Hastings, who was ordained a priest for the Archdiocese of Saint Paul and Minneapolis on May 30, emphasized the impact this fraternity had on his formation. “In seminary, you need brothers to rely on and to laugh and commiserate with.”
From the rural dioceses of the Dakotas and Saint Cloud to the cities of Saint Paul and Minneapolis, each seminarian brought something to the table.
Father John Hayes, now a priest for the Diocese of New Ulm, was tagged “Musician Extraordinaire” by his classmates. He played the chapel organ, cantored at Mass, sang in the seminary Schola, and played the lead role in the seminary’s 2019 production of “Joseph and the Amazing Technicolor Dreamcoat.”
If you needed answers to any historical questions about The Saint Paul Seminary, Father Austin Barnes, recently ordained for the Archdiocese of Saint Paul and Minneapolis, was your guy. In fact, he was tapped by Father Taphorn to decorate the seminary’s informal gathering space with photos from the seminary’s past.
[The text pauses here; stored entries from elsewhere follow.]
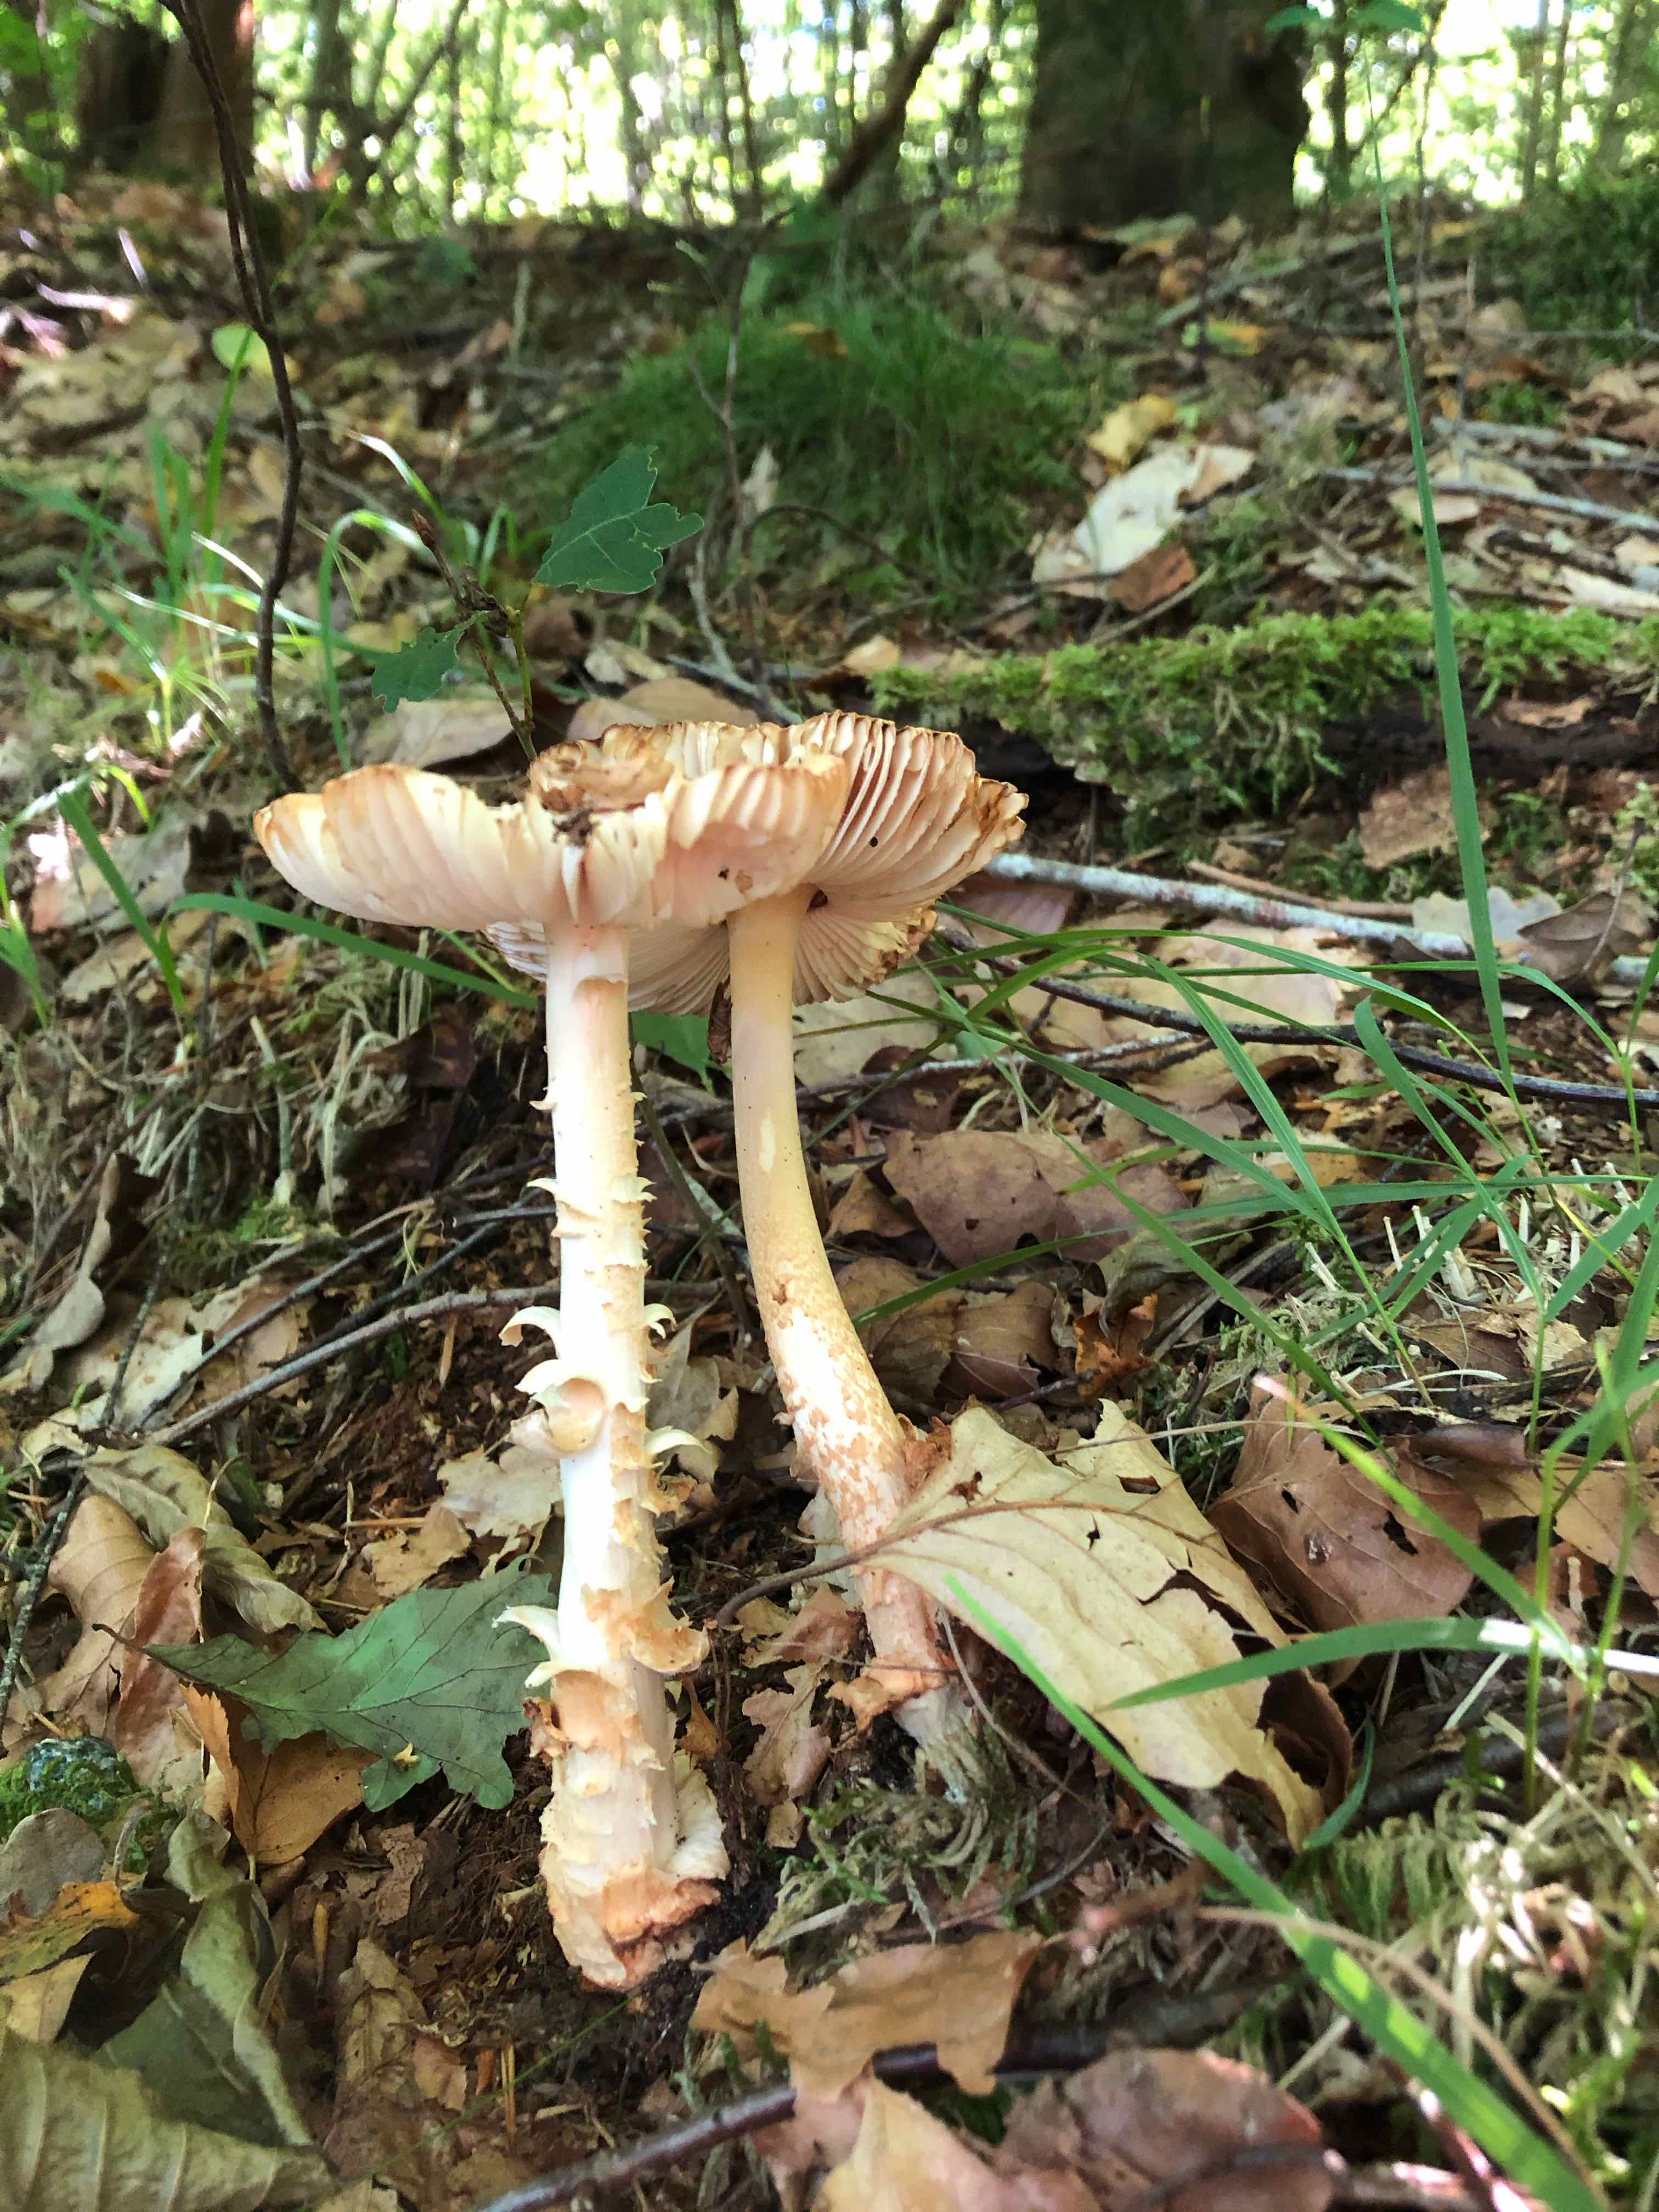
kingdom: Fungi
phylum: Basidiomycota
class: Agaricomycetes
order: Agaricales
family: Amanitaceae
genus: Amanita
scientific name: Amanita
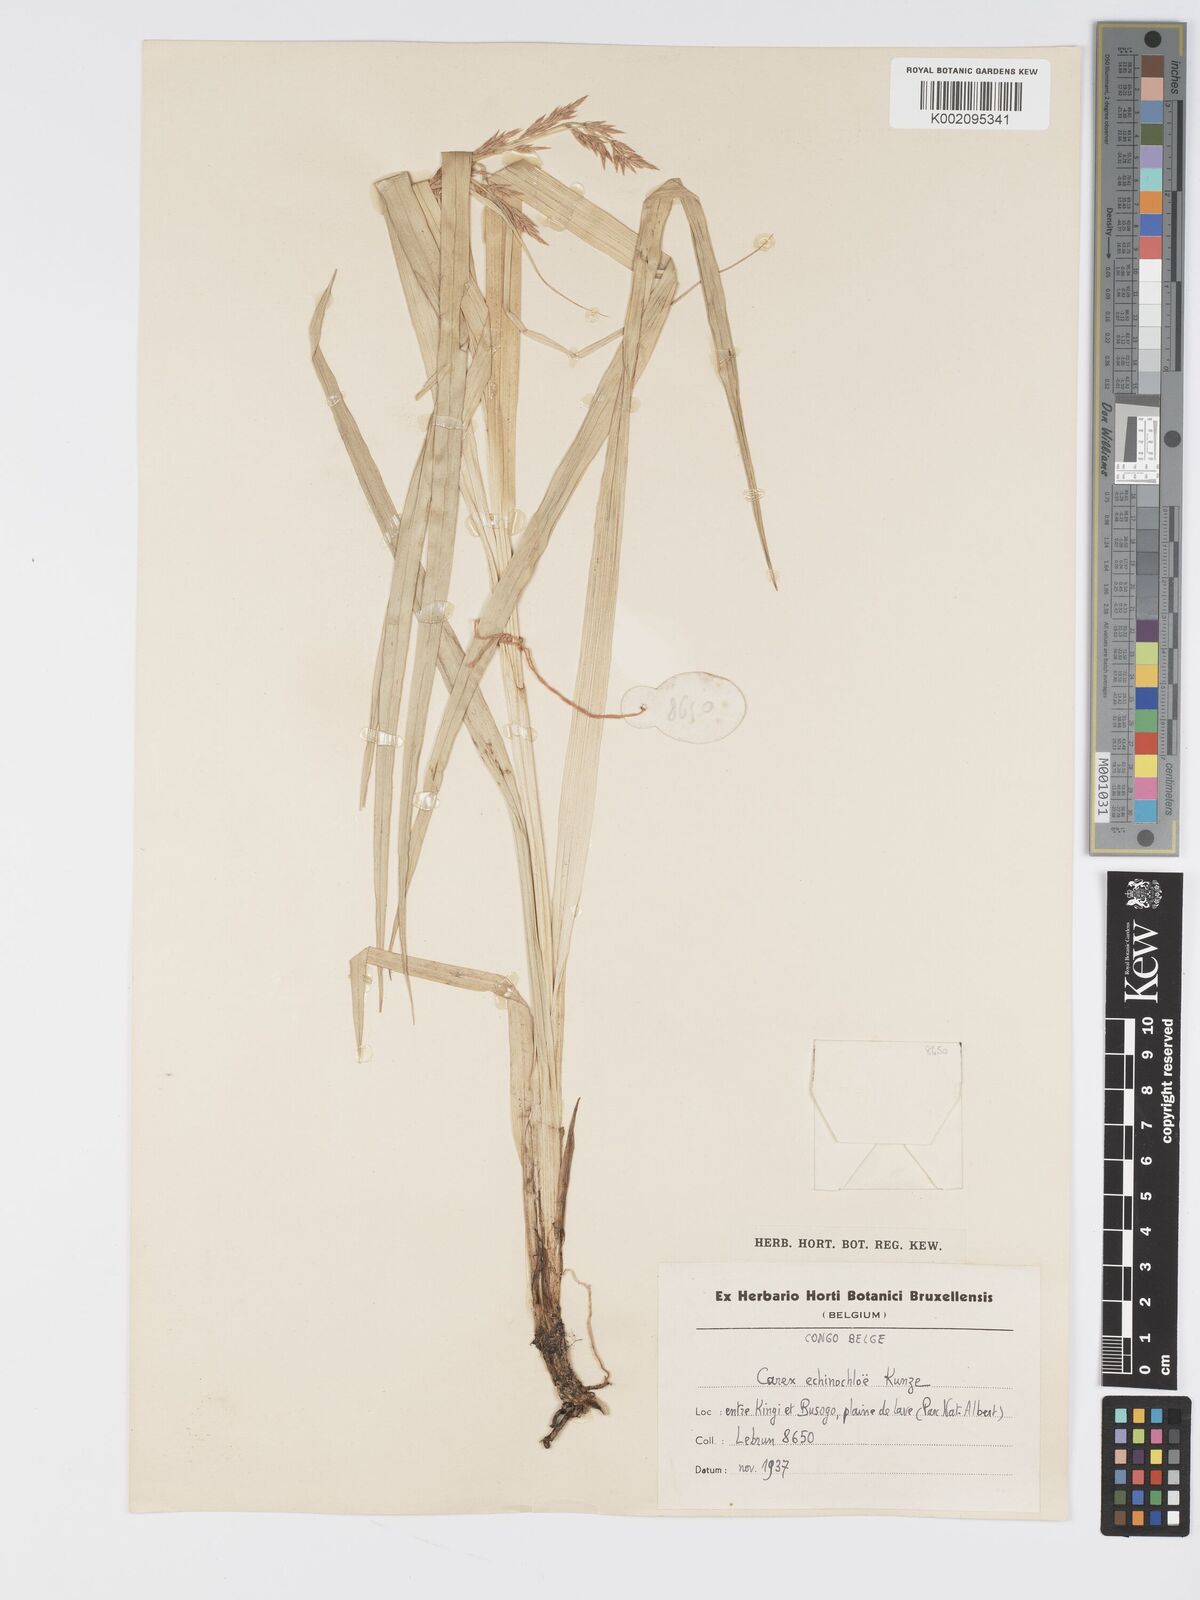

Father Tim Tran of the Archdiocese of Saint Paul and Minneapolis was calm and collected. “He was always on top of things,” Hastings said, explaining that Tran kept the class in line especially if they got too rowdy. Born in Vietnam, Tran also has a unique tenderness for minority communities in the Twin Cities. “He brought a whole different perspective to our class,” Hastings said.
And, if you ever needed a laugh, Father Shawn Polman, ordained for the Diocese of New Ulm, often had a prank to catch you off guard.
The Class of 2020 also had a reputation in the classroom. In fact, they were known around the seminary as “the class that asked a lot of questions.”
Affirming the slogan, Dr. Stephen Hipp, professor of Dogmatic Theology, said, “Their questions revealed love. Love for truth and for God. And that’s what made teaching them both exciting and edifying for me.”
All told, the most extraordinary thing about the Class of 2020 is the beautiful unity and friendship they shared even amidst their different personalities and hobbies.
“We’ve been through a lot together,” said Father Brady Keller, newly ordained for the Diocese of Saint Cloud, “It is helpful to know that I am entering priesthood with these men by my side.”
Their final test as a class came in late March as COVID-19 spread across the world. Ordination dates were set, reception plans were arranged, and the Theology IV seminarians were prepared to celebrate their entrance to the priesthood with their families, friends, and future parishioners.
Although ordination Masses looked different this year – some offered via live stream and others postponed to later dates – the time lived in cloister served as a reminder of the greater call they received to serve God and His Church.
“This time helped me realize that, while celebrations are great, I have been preparing for the priesthood and not just ordination,” Hastings said. “It has been a very purifying experience to let my ideas be stripped away and to realize I am here to be a priest of Jesus Christ.”
For Polman, living in a cloister for the past two months made him even more excited to become a priest. “I want to get to work!” he said. “I look forward to spending time with my parishioners and bringing Jesus to them.”
As the class of 2020 moved onto the priesthood, they looked back with fondness on everything they have received during the past four years. “I am so grateful for the formation here,” Polman said.